Fault analysis of switch power supply in automation control supporting equipment

The switching power supply is a frequently used accessory in the automation system control supporting equipment, and its role is very important. Based on this, the troubleshooting of the switching power supply cannot be ignored.

　　Switching power supply failure 1: Fuse blown

　　Generally speaking, a blown fuse indicates that there is a problem with the internal circuit of the power supply. Since the power supply operates at high voltage and high current, the fluctuation and surge of the grid voltage will cause the current in the power supply to increase instantly and cause the fuse to blow. The focus should be on checking the rectifier diodes, high-voltage filter electrolytic capacitors, inverter power switch tubes, etc. at the input end of the power supply to check whether these components are broken down, open circuited, damaged, etc. If the fuse is indeed blown, you should first check the various components on the circuit board to see if the appearance of these components is burnt or if there is any electrolyte overflow. If the above situation is not found, use a multimeter to measure whether the switch tube is broken down and short-circuited. It is important to note that when a component is found to be damaged, it is not allowed to be replaced and turned on directly. This is likely to damage the replaced component due to the failure of other high-voltage components. All high-voltage components of the above circuits must be fully inspected and measured before the fuse is completely eliminated.

　　Switching power supply fault 2: no DC voltage output or unstable voltage output

　　If the fuse is intact, there is no output of DC voltage at each level under load. This situation is mainly caused by the following reasons: open circuit and short circuit in the power supply, failure of overvoltage and overcurrent protection circuit, failure of auxiliary power supply, failure of oscillation circuit, overload of power supply, breakdown of rectifier diode in high-frequency rectifier filter circuit, leakage of filter capacitor, etc. After measuring the secondary components with a multimeter and excluding the breakdown of high-frequency rectifier diode and load short circuit, if the output is zero at this time, it can be confirmed that there is a fault in the control circuit of the power supply. If there is partial voltage output, it means that the previous circuit is working normally, and the fault is in the high-frequency rectifier filter circuit. The high-frequency filter circuit mainly consists of a rectifier diode and a low-voltage filter capacitor to form a DC voltage output. The breakdown of the rectifier diode will cause the circuit to have no voltage output, and the leakage of the filter capacitor will cause faults such as unstable output voltage. The damaged components can be checked by statically measuring the corresponding components with a multimeter.

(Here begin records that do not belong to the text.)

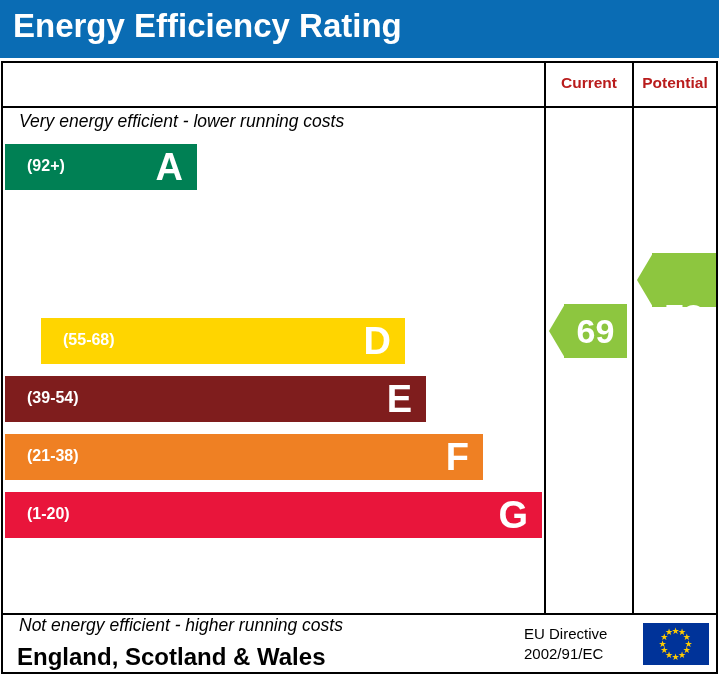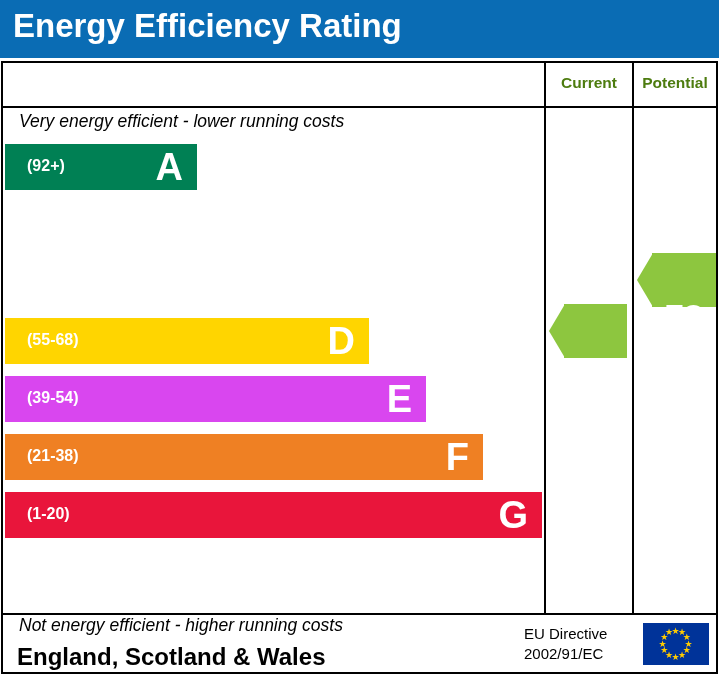"Current" .col-header { color: #4d7c0f -> #b91c1c }
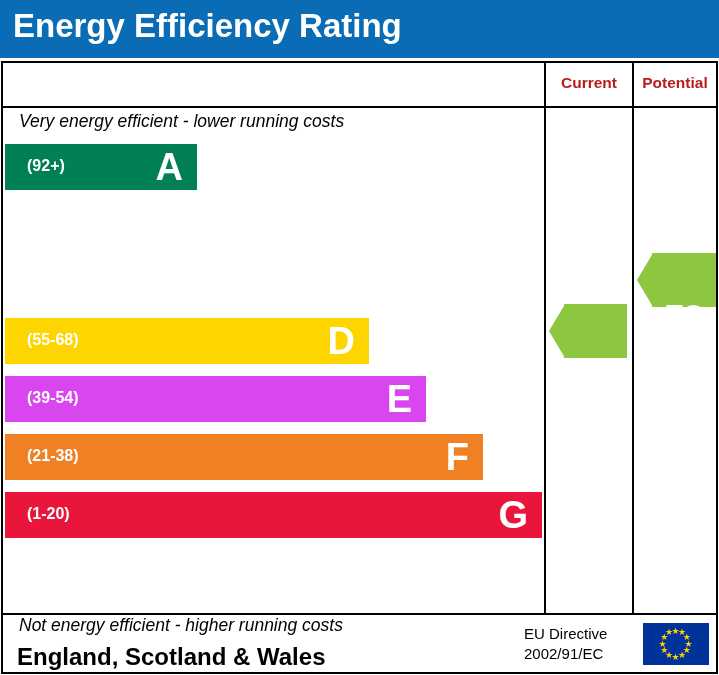"(55-68)" div.bar { margin-left: none -> 36px }
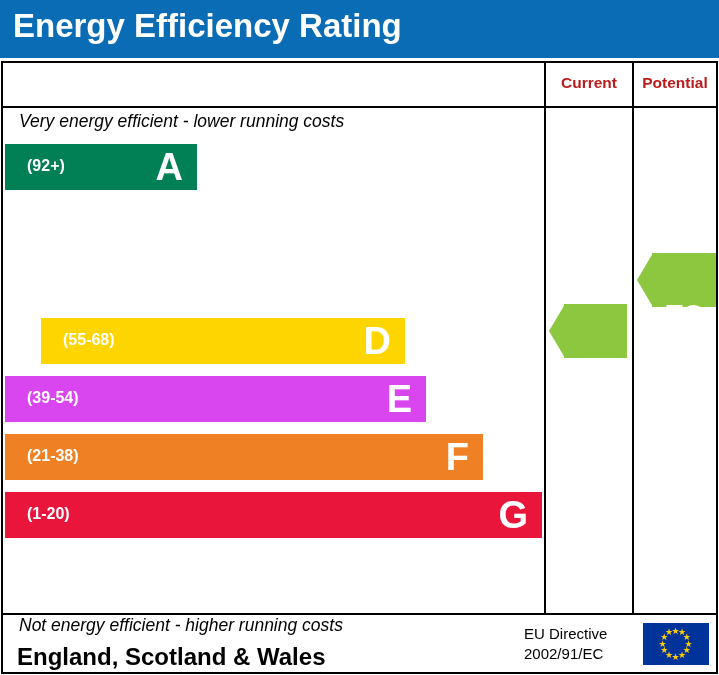"69" div.value { html: none -> <div>69</div> }
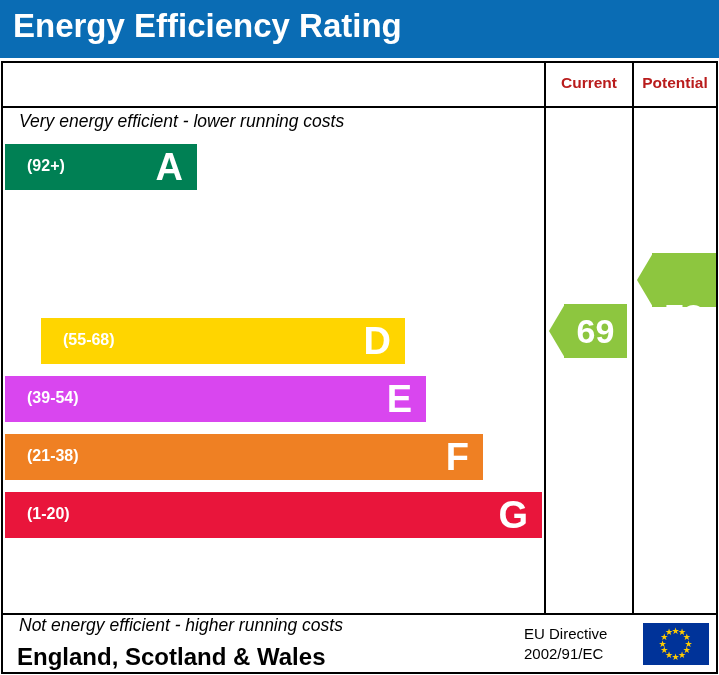"(39-54)" div.bar { background: #d946ef -> #7f1d1d }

　　Switching power supply failure three: poor power load capacity

　　Poor power load capacity is a common fault, which usually occurs in old power supplies or those with long working time. The main reasons are aging of components, unstable operation of switch tubes, and failure to dissipate heat in time. It is important to check whether the voltage regulator diode is heated and leaking, whether the rectifier diode is damaged, and whether the high-voltage filter capacitor is damaged.

　　Switching power supply maintenance tips

　　The maintenance of the switching power supply can be divided into two steps:

　　In case of power outage, "look, smell, ask, and measure" -

　　Look: Open the power supply casing and check whether the fuse is blown, then observe the internal situation of the power supply. If there are burnt areas or broken components on the PCB board of the power supply, you should focus on checking the components there and related circuit components. Asset Management

　　Smell: Smell the inside of the power supply to see if there is a burnt smell and check if there are any burnt components.

　　Q: Please tell me how the power supply was damaged and whether there was any illegal operation on the power supply.

　　Measurement: Before powering on, use a multimeter to measure the voltage across the high-voltage capacitor. If the fault is caused by the switching power supply not vibrating or the switch tube being open, in most cases, the voltage across the high-voltage filter capacitor is not discharged. This voltage is more than 300 volts, so be careful. Use a multimeter to measure the forward and reverse resistance at both ends of the AC power line and the charging of the capacitor. The resistance value should not be too low, otherwise there may be a short circuit inside the power supply. The capacitor should be able to charge and discharge. Disconnect the load and measure the resistance to ground of each group of output terminals respectively. Under normal circumstances, the needle should swing when the capacitor is charged and discharged, and the final indication should be the resistance value of the discharge resistor of this circuit.

　　Power-on detection

　　●After powering on, check whether the power supply has burned out fuses or individual components are smoking. If so, cut off the power supply immediately for maintenance.

　　●Measure whether there is a 300-volt output at both ends of the high-voltage filter capacitor. If not, focus on checking the rectifier diode, filter capacitor, etc.

　　●Measure whether the secondary coil of the high-frequency transformer has output. If not, focus on checking whether the switch tube is damaged, whether it is oscillating, whether the protection circuit is working, etc. If yes, focus on checking the rectifier diodes, filter capacitors, three-way voltage regulator tubes, etc. on each output side.

　　●If the power supply starts and then stops, it is in the protection state. You can directly measure the voltage of the PWM chip protection input pin. If the voltage exceeds the specified value, it means that the power supply is in the protection state. You should focus on checking the cause of the protection.